I want to reuse the old one

To mark the projection of the documentary film To Build Law at the Copenhagen Architecture Biennial 2025, we revisit a fellowship application written by Gordon Matta-Clark. Image: Still from To Build Law, 2024, from the series Groundwork © CCA

A proposal by Gordon Matta-Clark

Part of a fellowship application for a Resource Centre and Environmental Youth Program

In 1976, Gordon Matta-Clark wrote a fellowship application to set up a program for young people in New York City. The program aimed “to secure a building or buildings such as the abandoned and deteriorating tenements” that participants could renovate and ultimately “to educate able young members of the community to make their own decisions while expressing unique and practical alternatives to sub-standard housing.” Prioritizing adaptive reuse and opposing speculative development, Matta-Clark’s proposal reflects on ideas of maintenance and deterioration, performance, and space giving.

In the following excerpt from the application, Matta-Clark situates the proposal in the wider social motivations of his interventions in existing structures. The text is illustrated with stills from footage produced for his project Day’s End (1975), in which Matta-Clark removed large sections of the façade and floor of an abandoned industrial structure on Manhattan’s waterfront to open it to public use.

A Resource Center and Environmental Youth Program for Loisaida

By undoing a building there are many aspects of the social conditions against which I am gesturing: first, to open a state of enclosure which had been preconditioned not only by physical necessity but by the industry that profligates suburban and urban boxes as a context for ensuring a passive, isolated consumer—a virtually captive audience. The fact that some of the buildings I have dealt with are in Black ghettos reinforces some of this thinking, although I would not make a total distinction between the imprisonment of the poor and the remarkably subtle self-containerization of higher socio-economic neighborhoods. I have chosen not isolation from the social conditions, but to deal directly with social conditions whether by physical implication, as in most of my building works, or through more direct community involvement, which is how I want to see the work develop in the future.

I feel my work intimately linked with the process as a form of theater in which both the working activity and the structural changes to and within the building are the performance. I also include a free interpretation of movement and gesture, both metaphoric, sculptural, and social into my sense of theater, with only the most incidental audience—an ongoing act for the passer-by just as the construction site provides a stage for busy pedestrians in transit. So my working has a similar effect. People are fascinated by spacegiving activity. I am sure that it is a fascination with the underground that most captures the imagination of the random audience; people can’t resist contemplating the foundations of a new construction site. So in a reverse manner, the openings I have made stop the viewer with their careful revealings. Moreover, I see the work as a special stage in perpetual metamorphosis, a model for people’s constant action on space as much as in the space that surrounds them. Buildings are fixed entities in the minds of most—the notion of mutable space is virtually taboo—even in one’s own home. People live in their space with a temerity that is frightening. Home owners generally do little more than maintain their property. It’s baffling how rarely the people get involved in fundamentally changing their place by simply undoing it.

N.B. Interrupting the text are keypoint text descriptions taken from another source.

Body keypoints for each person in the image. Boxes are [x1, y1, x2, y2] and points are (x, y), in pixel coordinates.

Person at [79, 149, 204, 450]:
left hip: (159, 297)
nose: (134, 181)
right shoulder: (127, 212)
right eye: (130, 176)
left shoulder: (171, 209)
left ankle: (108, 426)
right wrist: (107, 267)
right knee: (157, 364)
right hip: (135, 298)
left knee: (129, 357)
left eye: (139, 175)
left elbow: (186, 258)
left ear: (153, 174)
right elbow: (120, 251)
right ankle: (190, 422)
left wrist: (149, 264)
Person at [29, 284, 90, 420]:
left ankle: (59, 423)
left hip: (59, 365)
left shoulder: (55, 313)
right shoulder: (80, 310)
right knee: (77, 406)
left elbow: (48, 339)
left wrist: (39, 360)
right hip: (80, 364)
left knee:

While my preoccupations involve creating deep metamorphic incisions into space/place, I do not want to create a totally new supportive field of vision, of cognition. I want to reuse the old one, the existing framework of thought and sight. So, on the one hand, I am altering the existing units of perception normally employed to discern the wholeness of a thing. On the other hand, much of my life’s energies are simply about being denied. There’s so much in our society that purposely intends denial: deny entry, deny passage, deny participation, etc. We would all still be living in towers and castles, if we hadn’t broken down some of the social and economic barriers, inhibitions and restraints. My work directly reflects this.

One of the greatest influences on me in terms of new attitudes was an experience in Milan. When searching for a factory to “cut-up”, I found an expansive and long-abandoned factory complex that was being exuberantly occupied by a large group of radical Communist youths. They had been taking turns holding down a section of the plant for over a month. Their program was to resist the intervention of “laissez-faire” real estate developers from exploiting the property. Their proposal was that the area be used for a much needed community services center. My exposure to this confrontation was my first awakening to doing in my work, not in artistic isolation, but through an active exchange with peoples’ concern for their neighborhood. My goal is to extend the Milan experience to the U.S., especially to neglected areas of New York such as the South Bronx where the city is just waiting for the social and physical condition to deteriorate to such a point that the borough can redevelop the whole area into the industrial park they really want. A specific project might be to work with an existing neighborhood youth group and to involve them in converting the all too plentiful abandoned buildings into a social space. In this way, the young could get both practical information about how buildings are made and, more essentially, some first-hand experience with one aspect of the very real possibility of transforming their space. In this way, I would adapt my work to still another level of the given situation. It would no longer be concerned with just personal or metaphoric treatment of the site, but finally responsive to the express will of its occupants.